Information Theoretic Guarantees for Empirical Risk Minimization with Applications to Model Selection and Large-Scale Optimization
Proceedings of the 35th International Conference on Machine Learning, PMLR 80:149-158, 2018.
In this paper, we derive bounds on the mutual information of the empirical risk minimization (ERM) procedure for both 0-1 and strongly-convex loss classes. We prove that under the Axiom of Choice, the existence of an ERM learning rule with a vanishing mutual information is equivalent to the assertion that the loss class has a finite VC dimension, thus bridging information theory with statistical learning theory. Similarly, an asymptotic bound on the mutual information is established for strongly-convex loss classes in terms of the number of model parameters.
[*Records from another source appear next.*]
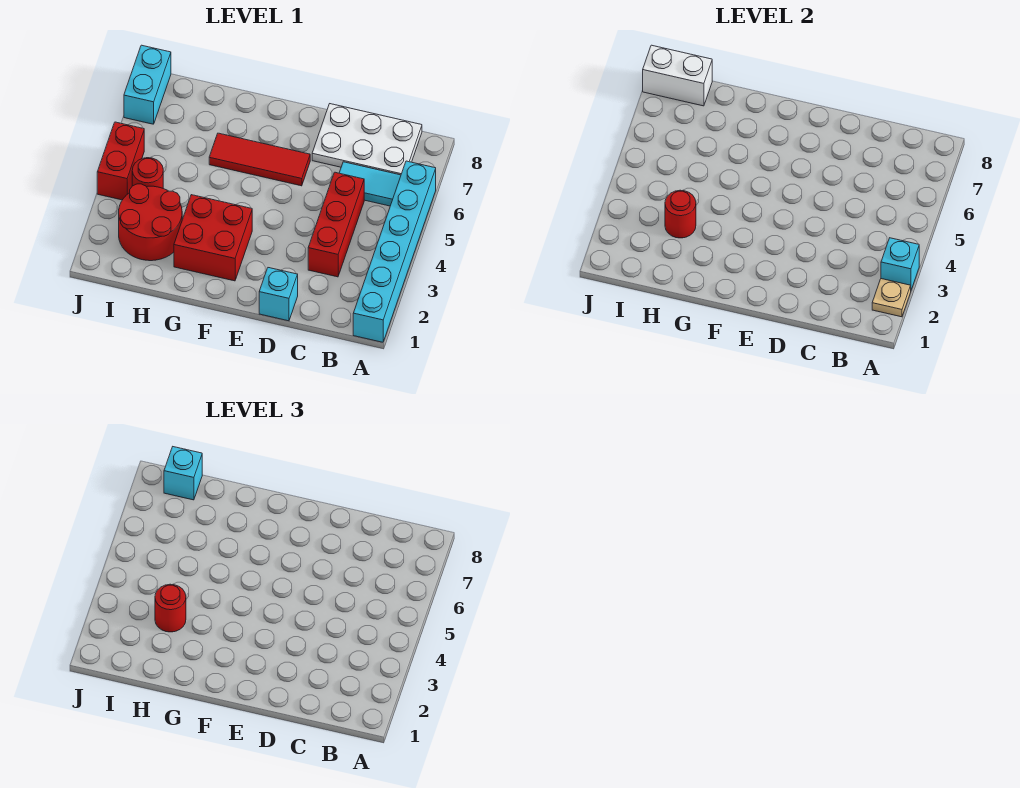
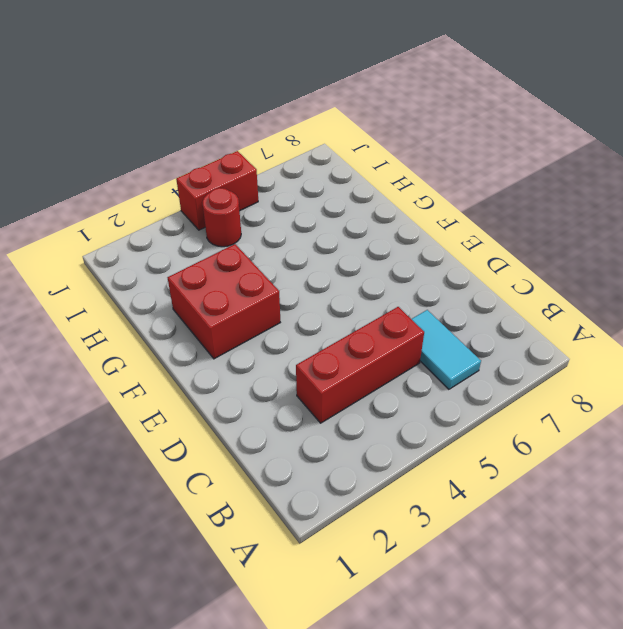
none -> cyan brick A1:A6 level 1
none -> white plate B7:D8 level 1
none -> cyan brick D1 level 1

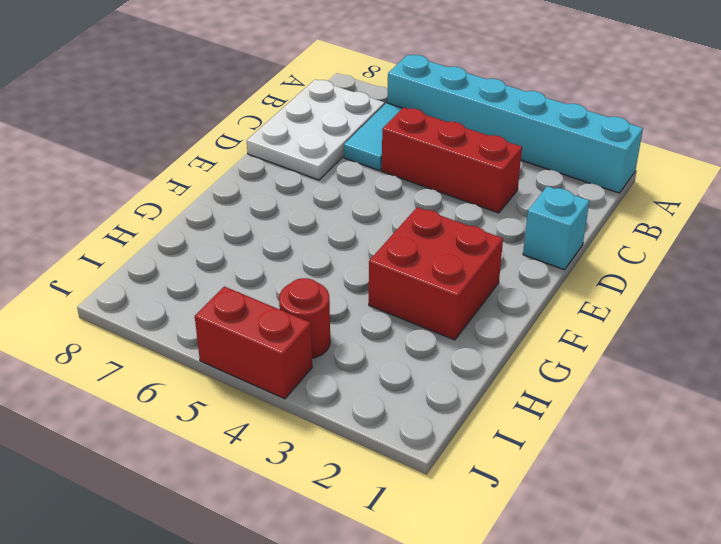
none -> red tile E6:G6 level 1
none -> red round brick H2:I3 level 1
none -> cyan brick J7:J8 level 1

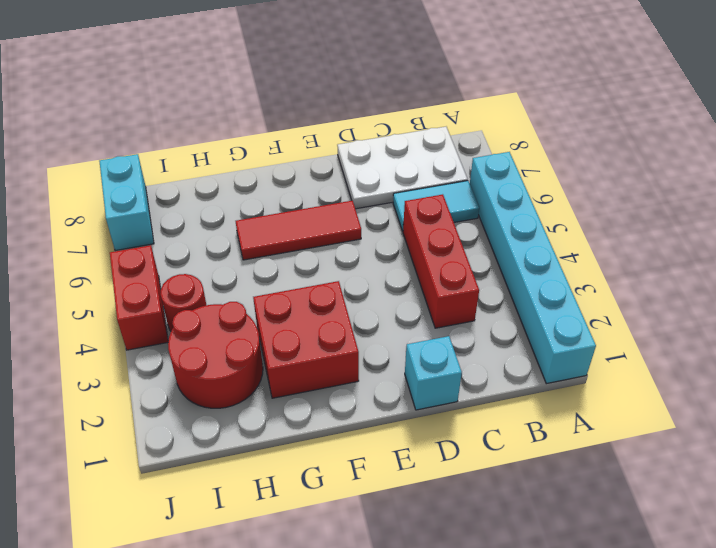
none -> tan plate A2 level 2
none -> cyan brick A3 level 2
none -> red round brick H3 level 2

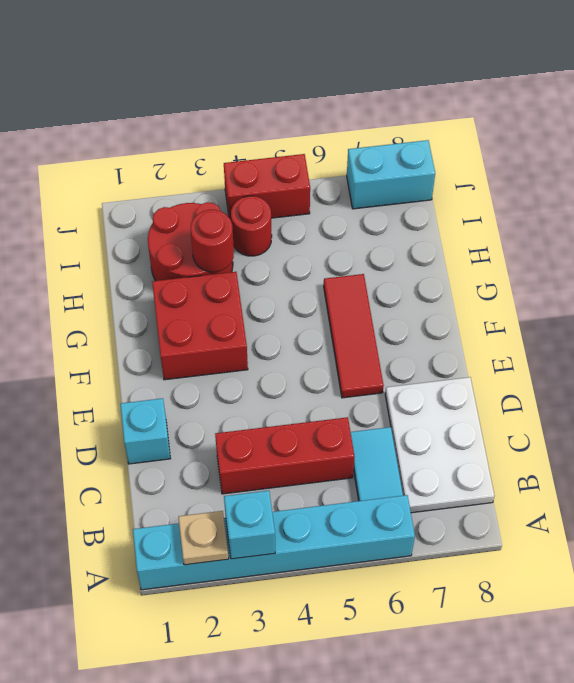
none -> white brick I8:J8 level 2
none -> red round brick H3 level 3
none -> cyan brick I8 level 3

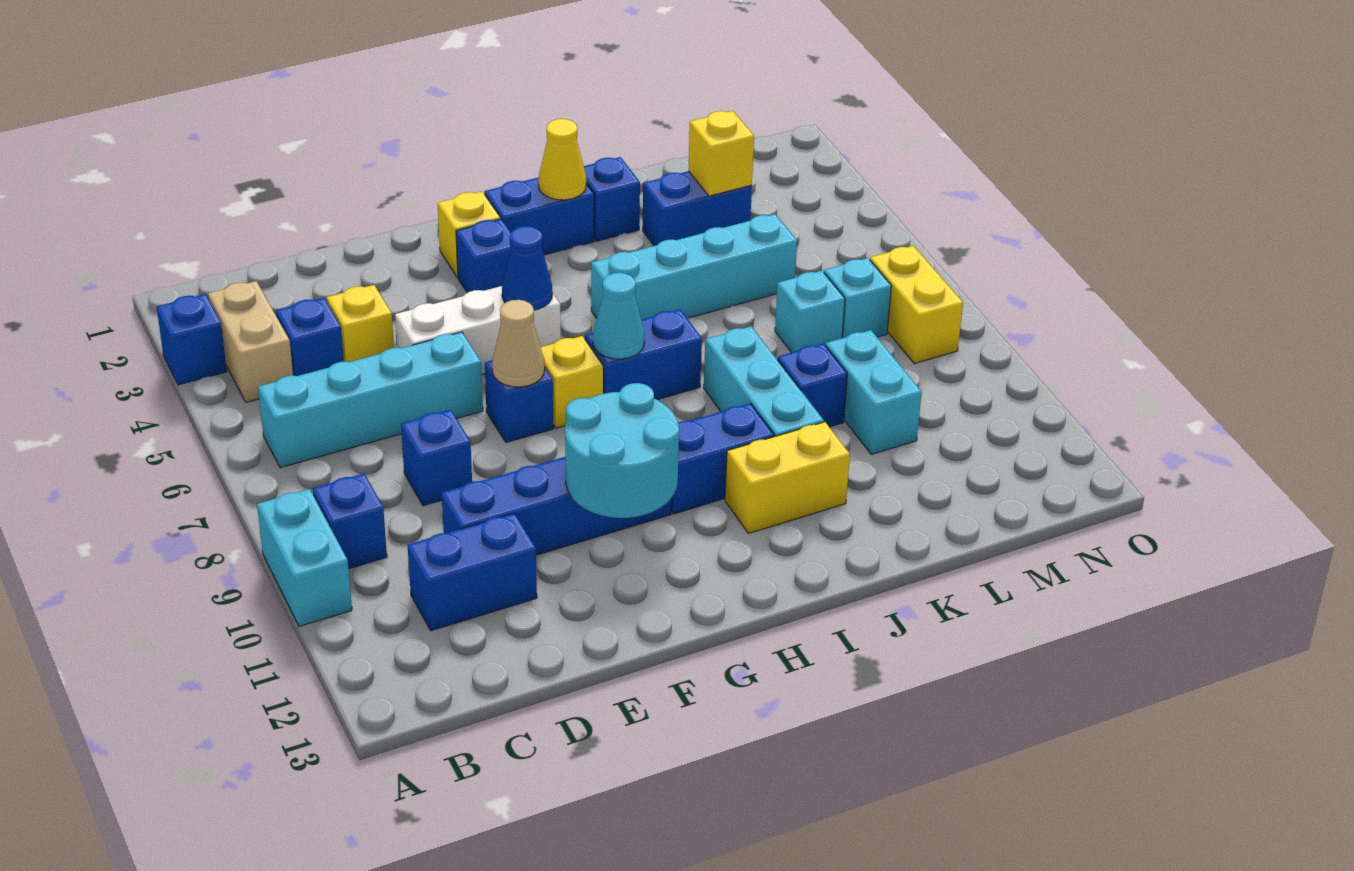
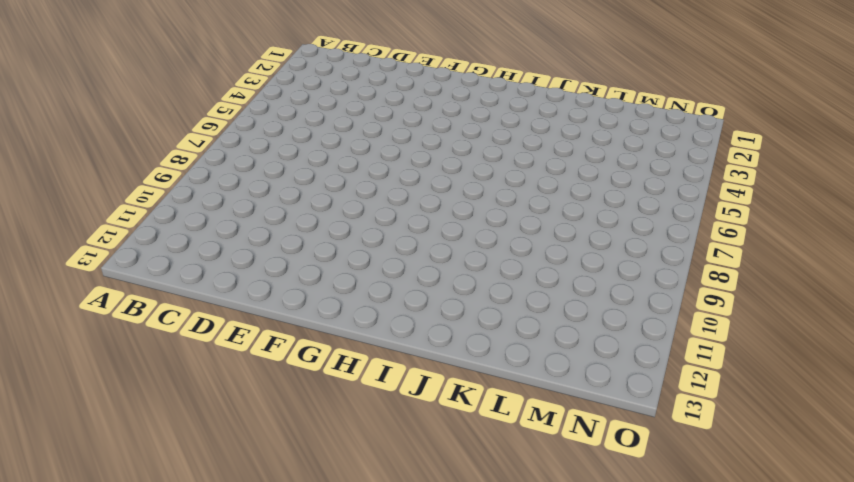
none -> blue brick A3 level 1
none -> cyan brick A9:A10 level 1
none -> tan brick B3:B4 level 1
none -> cyan brick B6:E6 level 1

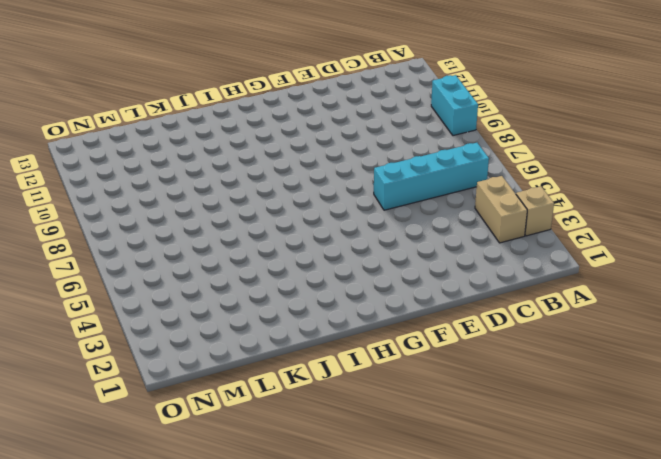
tan brick A3 level 1 -> blue brick A3 level 1
none -> blue brick B9 level 1
none -> blue brick C4 level 1
none -> blue brick C11:D11 level 1
none -> yellow brick D4 level 1

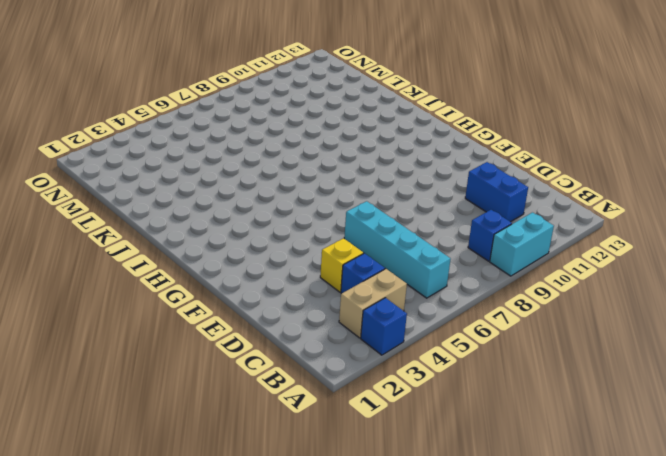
none -> blue brick D8 level 1
none -> blue brick D10:G10 level 1
none -> white brick E5:G5 level 1
none -> blue brick F7 level 1

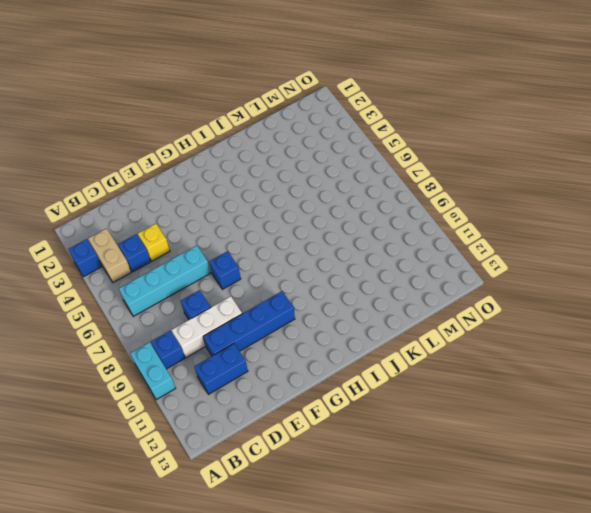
white brick C9:E9 level 1 -> white brick E5:G5 level 1
none -> yellow brick G2 level 1
none -> blue brick G3 level 1
none -> yellow brick G7 level 1
none -> blue brick H2:I2 level 1

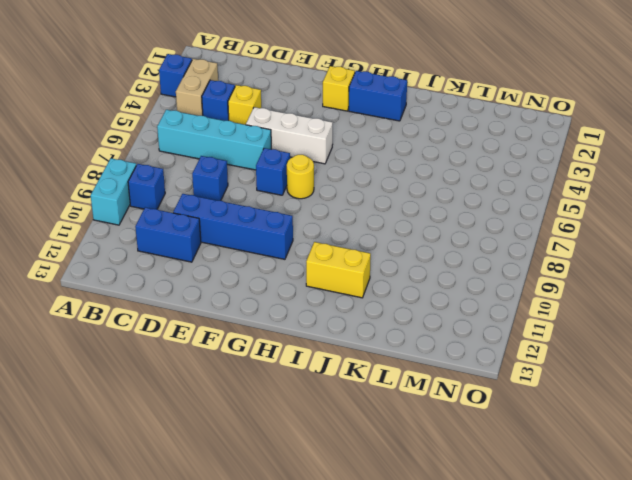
yellow round brick G7 level 1 -> yellow brick G7 level 1
none -> blue brick G3 level 1
none -> blue brick H7:I7 level 1
none -> blue brick H10:I10 level 1
none -> cyan brick I5:L5 level 1

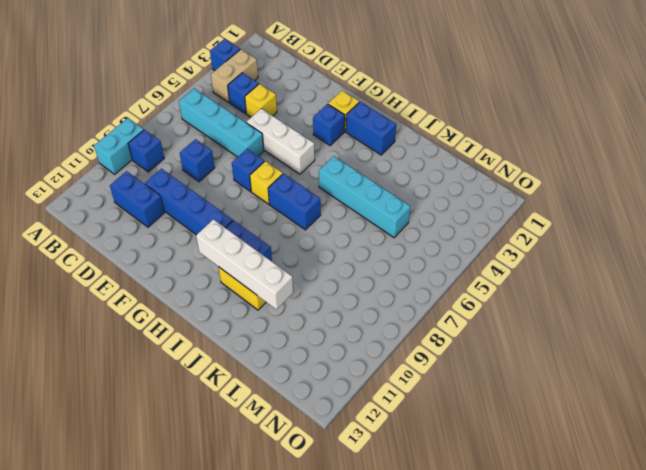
white brick H11:K11 level 2 -> none
none -> blue brick J2 level 1
none -> cyan brick J8:J10 level 1
none -> blue brick K3:L3 level 1
none -> blue brick K9 level 1

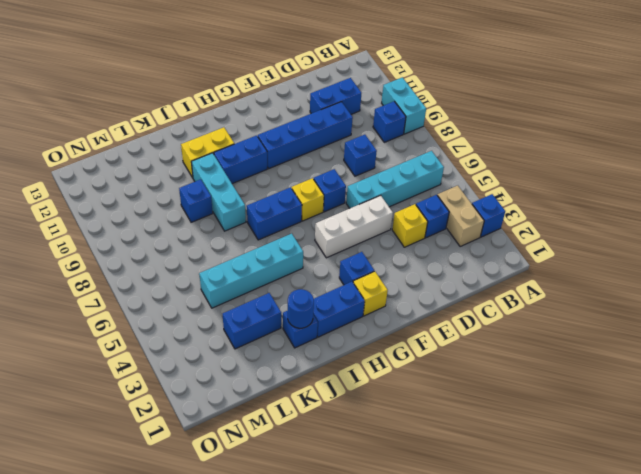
blue round brick J2 level 2 -> none
none -> cyan brick L7 level 1
none -> cyan brick L9:L10 level 1
none -> cyan brick M7 level 1
none -> yellow brick N7:N8 level 1

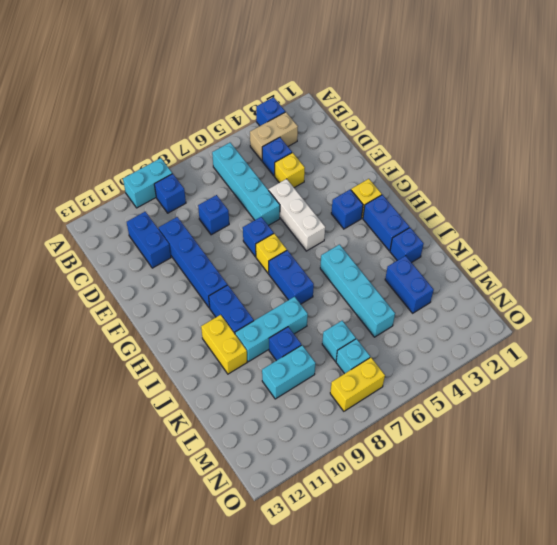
none -> tan cone F7 level 2
none -> cyan round brick F10:G11 level 2
none -> blue cone G5 level 2
none -> cyan cone H7 level 2

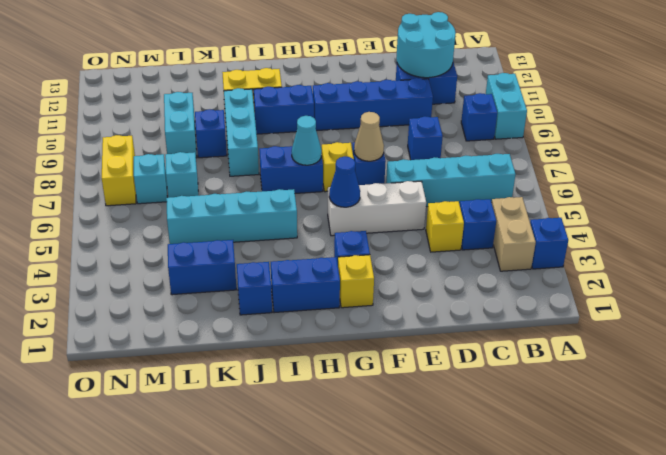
cyan round brick C11:D12 level 2 -> cyan round brick F10:G11 level 2
none -> yellow cone I2 level 2
none -> yellow brick L3 level 2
The latter result rests on a central limit theorem (CLT) that we derive in this paper. In addition, we use our results to analyze the excess risk in stochastic convex optimization and unify previous works. Finally, we present two important applications. First, we show that the ERM of strongly-convex loss classes can be trivially scaled to big data using a naive parallelization algorithm with provable guarantees. Second, we propose a simple information criterion for model selection and demonstrate experimentally that it outperforms the popular Akaike’s information criterion (AIC) and Schwarz’s Bayesian information criterion (BIC).